_EXTRACT:_
Hereinafter, embodiments according to the inventive concept of the disclosure will be described in detail in order.

FIG. 1 is a conceptual diagram illustrating the basic principles of an artificial intelligence architecture according to an embodiment of the disclosure.

Referring to FIG. 1, a basic principle of learning performed in an artificial intelligence architecture is shown. Artificial intelligence technology represents technology for solving cognitive problems primarily associated with human intelligence, such as learning, problem-solving, and recognition. Artificial intelligence may be trained through machine learning (ML) and deep learning (DL). Machine learning is primarily used for techniques involving pattern recognition and learning, and it represents algorithms that learn by itself from data without relying on predefined rules or patterns. In contrast, deep learning is a field of machine learning with the difference that it processes data based on Artificial Neural Networks (ANN). Deep learning can process more complex and sophisticated computations than machine learning because it uses artificial neural networks. Types of algorithms for deep learning may include Convolutional Neural Networks (CNN), Artificial Neural Networks (ANN), Recurrent Neural Networks (RNN), and others.

Referring to FIG. 1, the artificial intelligence architecture can be represented as an artificial intelligence module 110. The artificial intelligence module 110 receives predetermined input data 105 and performs learning through a predetermined method defined within the module, then outputs output data 115 based on the result of learning. According to an embodiment, the input data 105 may include predetermined data, text data, input sequences, synthesized speech, speech data, etc. The output data 115 may include speech data, generated speech signals, text data, output sequences, etc.

FIG. 2 is a diagram illustrating an architecture of a transducer model according to an embodiment of the disclosure.

The artificial intelligence algorithm model 200 of FIG. 2 may be one type of the artificial intelligence module 110 of FIG. 1. In an embodiment, the artificial intelligence algorithm model 200 may use a neural transducer speech recognition model as a baseline. The neural transducer speech recognition model (hereinafter referred to as the neural transducer) may have a model architecture consisting of three components: an encoder, a prediction network, and a joint network.

The neural transducer is a structure designed to solve sequence-to-sequence problems due to the mismatch in length between speech and text sequences.

_MATERIAL PROVIDED:_
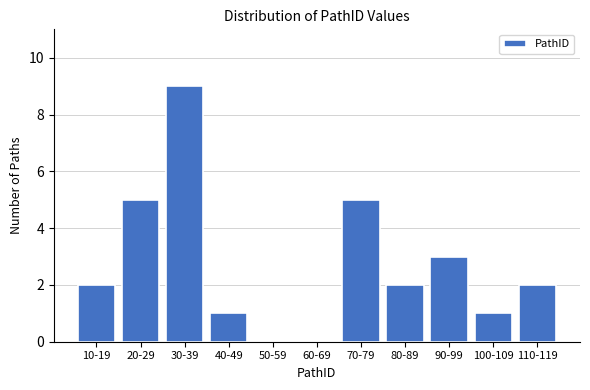

Reading left to right, list all the values displayed in this chart.

10-19=2	20-29=5	30-39=9	40-49=1	50-59=0	60-69=0	70-79=5	80-89=2	90-99=3	100-109=1	110-119=2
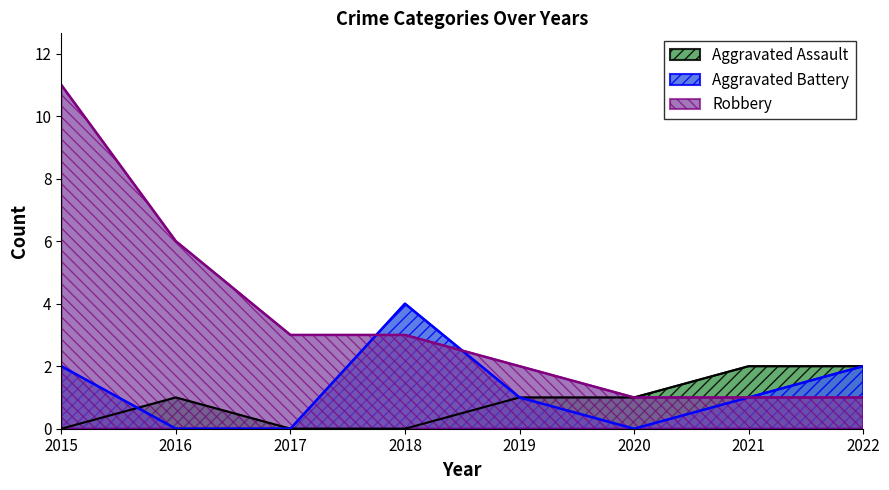

How many interior local peaks does the Aggravated Battery series have?

1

_WORK REQUEST:_ Continue the passage above on the neural transducer speech recognition model from its last sentence.

_WRITTEN ANSWER:_
Referring to FIG. 2, the artificial intelligence algorithm model 200 may include a speech encoder 210, a prediction network 220, and a joint network 230.

The speech encoder 210 may include a CNN 212, transformer lower blocks 214, and transformer upper blocks 216. The speech encoder 210 may perform the role of converting speech data into embedding vectors.

The prediction network 220 may include an embedding layer 222 and a CNN 224. The prediction network 220 may perform the role of converting text data into embedding vectors.

The joint network 230 may include a speech projector, a text projector, a combiner, or the like. The joint network 230 may receive and process embedding vectors from the speech encoder 210 and the prediction network 220, and output a combined matrix.

According to an embodiment, the speech encoder 210 may use a “data2vec” model. “data2vec” (hereinafter referred to as D2V) can be pre-trained through self-supervised loss using large amounts of unlabeled data. D2V is trained by reducing the Euclidean distance between an output of the model being trained and an output of an exponential moving average (EMA) teacher model when receiving unlabeled speech as input, and the loss used for training may be as shown in Equation 1.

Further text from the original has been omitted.